Saved entries:

■ ■ ■ ■

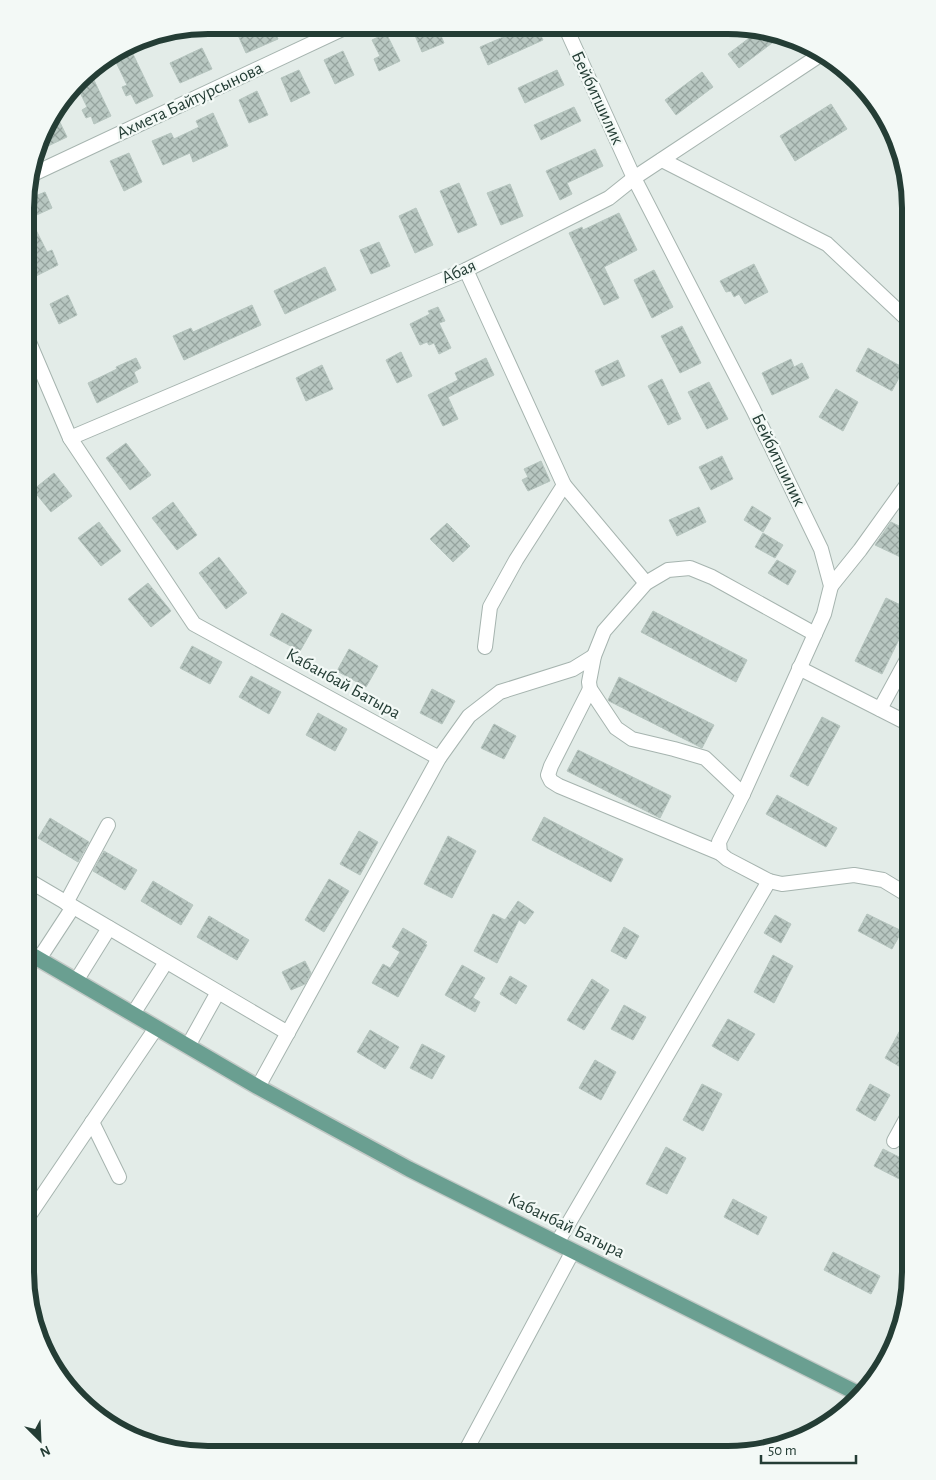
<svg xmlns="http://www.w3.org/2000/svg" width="936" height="1480" font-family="'Alegreya Sans',sans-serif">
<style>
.building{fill:url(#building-cross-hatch);stroke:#b6c5bf}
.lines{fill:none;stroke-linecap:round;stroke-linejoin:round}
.minor-casing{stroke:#a6b4af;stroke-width:16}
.major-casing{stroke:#c2c9c6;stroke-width:18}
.minor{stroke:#fff;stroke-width:14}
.major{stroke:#6a9f91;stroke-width:15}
.labels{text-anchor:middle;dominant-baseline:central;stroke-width:4.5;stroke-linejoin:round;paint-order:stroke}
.street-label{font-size:18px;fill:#243d35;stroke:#f3f9f6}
.rim{fill:none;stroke:#243d35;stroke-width:6}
</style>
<defs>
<pattern id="building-cross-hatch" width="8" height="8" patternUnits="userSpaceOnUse" patternTransform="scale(1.25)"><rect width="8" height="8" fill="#b8c7c1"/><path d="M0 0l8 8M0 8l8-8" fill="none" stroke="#95a39e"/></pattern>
</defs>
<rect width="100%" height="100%" fill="#e3ece8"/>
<g class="building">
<path d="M253 25H272L278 39 246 53 237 33Z"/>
<path d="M411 26H437L444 43 422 52Z"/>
<path d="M529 26H536L543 40 488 65 480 47Z"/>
<path d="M760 30 772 35 776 40 739 68 728 54Z"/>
<path d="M386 33 400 61 379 71 374 59 380 56 372 40Z"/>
<path d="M202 48 212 69 180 83 170 63Z"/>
<path d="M343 51 354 75 335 84 324 60Z"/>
<path d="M132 52 153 96 136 104 131 94 126 96 122 87 127 85 115 60Z"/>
<path d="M299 70 310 93 291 102 281 78Z"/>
<path d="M557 70 564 85 525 103 518 88Z"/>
<path d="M702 72 713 87 676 115 665 100Z"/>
<path d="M92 76 111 116 94 124 91 116 86 118 82 110 87 107 76 84Z"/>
<path d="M257 91 268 115 249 123 239 100Z"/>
<path d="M831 104 847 129 795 161 780 136Z"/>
<path d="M574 107 581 121 541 140 534 125Z"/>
<path d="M55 112 67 137 48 146 42 133 44 126Z"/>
<path d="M213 113 228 146 193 162 190 153 163 165 152 141 171 133 174 139 199 127 196 121Z"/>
<path d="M595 149 603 166 567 183 572 194 560 200 546 171Z"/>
<path d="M129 153 142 182 124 191 110 161Z"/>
<path d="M459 183 477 225 458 233 440 191Z"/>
<path d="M510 184 523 216 501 225 487 193Z"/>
<path d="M45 192 52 208 30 218 47 252 52 250 58 265 36 276 26 255V200Z"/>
<path d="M416 208 433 245 415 253 399 216Z"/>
<path d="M619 213 637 250 604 267 619 298 604 305 569 233 582 227 583 230Z"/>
<path d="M379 242 390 266 371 274 360 250Z"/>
<path d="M754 264 768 292 745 304 739 294 734 297 731 291 726 292 720 281Z"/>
<path d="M325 267 336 290 285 314 274 291Z"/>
<path d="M654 270 673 307 652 318 634 280Z"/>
<path d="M68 295 77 315 59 324 50 304Z"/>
<path d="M252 305 261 325 184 360 173 336 191 328 193 332Z"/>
<path d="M438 307 445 321 439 323 451 348 439 354 434 343 429 345 427 342 420 345 410 324 430 314 428 311Z"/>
<path d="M682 326 701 363 680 373 661 336Z"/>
<path d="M868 348 904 368 892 391 856 371Z"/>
<path d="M401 352 412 376 397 383 386 360Z"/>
<path d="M136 358 141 368 134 372 138 382 97 403 88 383 117 369 116 367Z"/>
<path d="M486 358 494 375 448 397 458 419 443 426 428 395 458 380 455 373Z"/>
<path d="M791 359 794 367 802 363 809 378 772 395 762 373Z"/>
<path d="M618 360 625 376 602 386 595 371Z"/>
<path d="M322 365 333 389 306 401 296 378Z"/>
<path d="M662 379 681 419 668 425 648 386Z"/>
<path d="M709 382 728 419 707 429 688 392Z"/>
<path d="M836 389 858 402 843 431 819 417Z"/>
<path d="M126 443 151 475 130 490 106 458Z"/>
<path d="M722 456 733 479 711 490 699 467Z"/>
<path d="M541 461 550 481 528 491 522 480 528 477 524 469Z"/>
<path d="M54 473 72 496 51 512 33 490Z"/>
<path d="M173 502 197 535 177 550 152 518Z"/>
<path d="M752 506 771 518 763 532 744 520Z"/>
<path d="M699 507 706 522 677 536 669 520Z"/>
<path d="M99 522 121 551 101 566 78 538Z"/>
<path d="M891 522 911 532V562L875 545Z"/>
<path d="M447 523 470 546 453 562 430 539Z"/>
<path d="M763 533 783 545 775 558 755 547Z"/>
<path d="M219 557 247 593 226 609 199 573Z"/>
<path d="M777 560 796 571 788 585 768 573Z"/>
<path d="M148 583 171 611 151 627 128 599Z"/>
<path d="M886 598 911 610V615L882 674 855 661Z"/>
<path d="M653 611 747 660 736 682 641 632Z"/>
<path d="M282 613 312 630 300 651 270 635Z"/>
<path d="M192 646 222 662 210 684 180 668Z"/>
<path d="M349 649 378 666 366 687 337 671Z"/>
<path d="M251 676 281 692 269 714 239 697Z"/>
<path d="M619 677 714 725 702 748 609 701 608 700Z"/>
<path d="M432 689 455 701 442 724 420 713Z"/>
<path d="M318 713 347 729 335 751 306 735Z"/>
<path d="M822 717 840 726 808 786 790 776Z"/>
<path d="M494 724 516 736 504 759 481 748Z"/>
<path d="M578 750 671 796 660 818 567 771Z"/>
<path d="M777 795 837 828 826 847 766 814Z"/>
<path d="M544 817 623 859 611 882 532 840Z"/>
<path d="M50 818 89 842 78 862 38 838Z"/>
<path d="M359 831 378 842 360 875 340 864Z"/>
<path d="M448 836 476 851 452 898 424 884Z"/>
<path d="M104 851 137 870 125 890 93 871Z"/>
<path d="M329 879 349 891 324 932 305 920Z"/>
<path d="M153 881 193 905 181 925 141 901Z"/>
<path d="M518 901 534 912 525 924 519 920 497 963 474 951 493 914 505 920Z"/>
<path d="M867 914 902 931 892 949 858 931Z"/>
<path d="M775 915 791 924 781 943 764 933Z"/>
<path d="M209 916 249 940 237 960 197 937Z"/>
<path d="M624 927 639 936 626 959 611 951Z"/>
<path d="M403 928 427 942 425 944 427 945 398 997 372 983 383 964 390 968 400 952 392 947Z"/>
<path d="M773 955 793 966 774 1003 754 992Z"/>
<path d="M305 961 311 973 305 984 291 990 282 972Z"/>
<path d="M462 965 485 978 473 998 480 1002 475 1012 445 995Z"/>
<path d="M510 976 527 986 516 1004 500 994Z"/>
<path d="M592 979 609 990 584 1030 567 1020Z"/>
<path d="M624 1005 646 1017 633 1040 611 1029Z"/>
<path d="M911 1010V1057L904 1069 885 1058Z"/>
<path d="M728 1019 755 1034 738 1061 712 1046Z"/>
<path d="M370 1030 399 1047 385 1069 357 1052Z"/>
<path d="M422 1044 445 1056 432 1079 410 1068Z"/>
<path d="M595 1060 616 1072 601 1100 579 1088Z"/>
<path d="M702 1084 722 1094 703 1131 683 1120Z"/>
<path d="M870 1084 890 1095 875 1121 856 1110Z"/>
<path d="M666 1147 686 1158 667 1194 646 1184Z"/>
<path d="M883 1149 911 1163V1185L874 1166Z"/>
<path d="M733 1199 767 1217 758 1235 724 1217Z"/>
<path d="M833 1252 880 1276 871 1294 824 1270Z"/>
</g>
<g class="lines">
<defs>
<g id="minor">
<path d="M565 26 634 178 753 409 821 549 831 586 824 614 743 794 719 842 720 853 727 859 769 881 782 884 854 875 883 880 911 897"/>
<path d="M662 160 827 244 911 323"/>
<path d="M29 176 351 25"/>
<path d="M466 270 564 485 516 560 490 607 485 647"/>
<path d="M26 335 70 438 194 624 439 758"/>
<path d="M70 438 466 270 609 198 634 178 820 55"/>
<path d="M564 485 646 583"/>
<path d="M831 586 860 550 911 479"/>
<path d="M799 668 911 725"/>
<path d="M590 689 551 766 548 775 551 781 559 786 720 853"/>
<path d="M880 709 911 652"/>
<path d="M743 794 705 758 674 749 632 739 616 728 590 689 589 682 594 656 604 631 646 583 668 570 690 568 712 577 815 634"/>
<path d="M26 879 288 1033"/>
<path d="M66 903 108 825"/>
<path d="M39 959 73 907"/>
<path d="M76 981 109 928"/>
<path d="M133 1014 166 962"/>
<path d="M188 1046 218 992"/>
<path d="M258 1087 439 758 469 716 500 692 573 669 594 656"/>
<path d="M92 1122 119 1177"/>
<path d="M894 1141 911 1110"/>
<path d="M28 1217 156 1028"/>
<path d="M557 1243 769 881"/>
<path d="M464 1454 573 1251"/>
</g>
<path id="major" d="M25 951 258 1087 409 1169 859 1394"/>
</defs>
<use href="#minor" class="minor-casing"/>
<use href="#major" class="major-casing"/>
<use href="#minor" class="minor"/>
<use href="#major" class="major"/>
</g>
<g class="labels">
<g class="street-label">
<text transform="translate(597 98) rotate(65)">Бейбитшилик</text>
<text transform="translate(190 101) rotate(-25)">Ахмета Байтурсынова</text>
<text transform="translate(459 272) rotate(-24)">Абая</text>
<text transform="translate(778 460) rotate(64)">Бейбитшилик</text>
<text transform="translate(343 684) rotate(29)">Кабанбай Батыра</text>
<text transform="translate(566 1226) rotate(26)">Кабанбай Батыра</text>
</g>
</g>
<path d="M0 0H936V1480H0ZM208 34H728A174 174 0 0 1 902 208V1272A174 174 0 0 1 728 1446H208A174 174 0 0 1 34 1272V208A174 174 0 0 1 208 34Z" fill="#f3f9f6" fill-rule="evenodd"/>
<path class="rim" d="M208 34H728A174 174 0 0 1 902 208V1272A174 174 0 0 1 728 1446H208A174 174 0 0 1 34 1272V208A174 174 0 0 1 208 34Z"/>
<g transform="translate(40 1440) rotate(156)" stroke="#f3f9f6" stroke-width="4" paint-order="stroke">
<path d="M0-4L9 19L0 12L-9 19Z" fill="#243d35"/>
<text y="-8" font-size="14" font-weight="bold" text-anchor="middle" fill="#243d35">N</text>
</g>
<path d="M761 1455v8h95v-8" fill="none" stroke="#243d35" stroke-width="2.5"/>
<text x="768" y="1455" font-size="15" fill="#243d35" stroke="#f3f9f6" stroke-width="4" paint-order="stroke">50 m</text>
</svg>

■ ■ ■ ■

* _What you need to do_
Which lines above hold the string "casing"? Copy each of them.

* _Written response_
.minor-casing{stroke:#a6b4af;stroke-width:16}
.major-casing{stroke:#c2c9c6;stroke-width:18}
<use href="#minor" class="minor-casing"/>
<use href="#major" class="major-casing"/>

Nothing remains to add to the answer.